Date Completed: NOT
When I first looked at this book, I thought it would be a feminist and constructive view on Islamic women in the Middle East. I was once again sorely disappointed. I ended up not even being able to get through the first chapter and quickly skimming the rest of the book, hoping that there would be some redeeming factor.
While I appreciate all the effort Jan Goodwin seemed to put into this book to accumulate data and research, the outcome was not what I had hoped. Goodwin does very little to further a feminist perspective of Islam or the Middle East. She does very little to talk about why what the U.S. response has been is certainly not the best option. She talks about gas, and how the U.S. entered several countries to retain control of gas in the “right” hands, but she doesn’t talk about how problematic this was for many of the citizens of those countries.
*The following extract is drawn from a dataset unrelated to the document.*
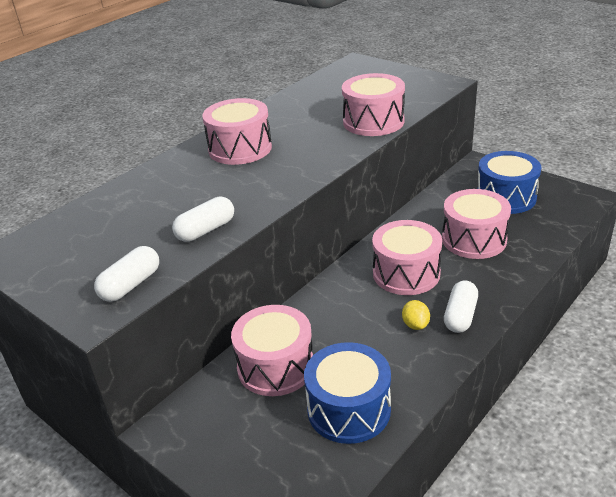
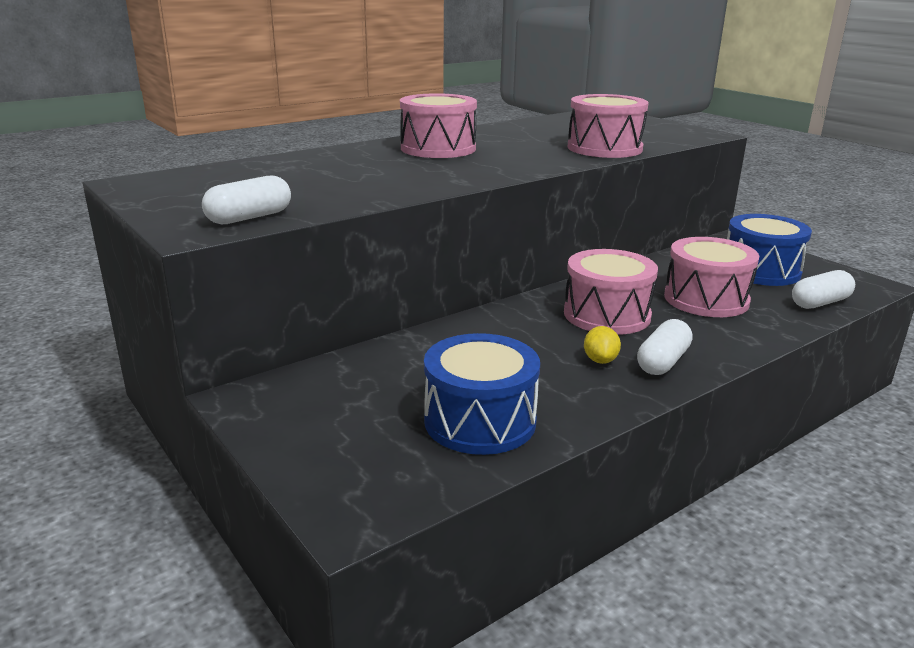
camera: 10 degrees right, 10 degrees down
(206, 230) = (361, 193): white capsule -> white capsule (820, 303)
(275, 366) = (406, 368): pink drum -> none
Yes there are women who experience these struggles that she describes, but I don’t believe that is true for all women. She also leaves the readers without hope, despite all the hopeful changes that are occurring all the time. Yes, this book was published in 1994/5 and has been updated in 2003, but don’t even bother picking it up as the ideas are so outdated. Unless of course you want a picture of fear from an American standpoint. However, I would recommend the movie The Stoning of Soraya M.,(but keep in mind, it’s incredibly graphic, brutal, and hard to watch).
If this was on your to-read shelf, take it off!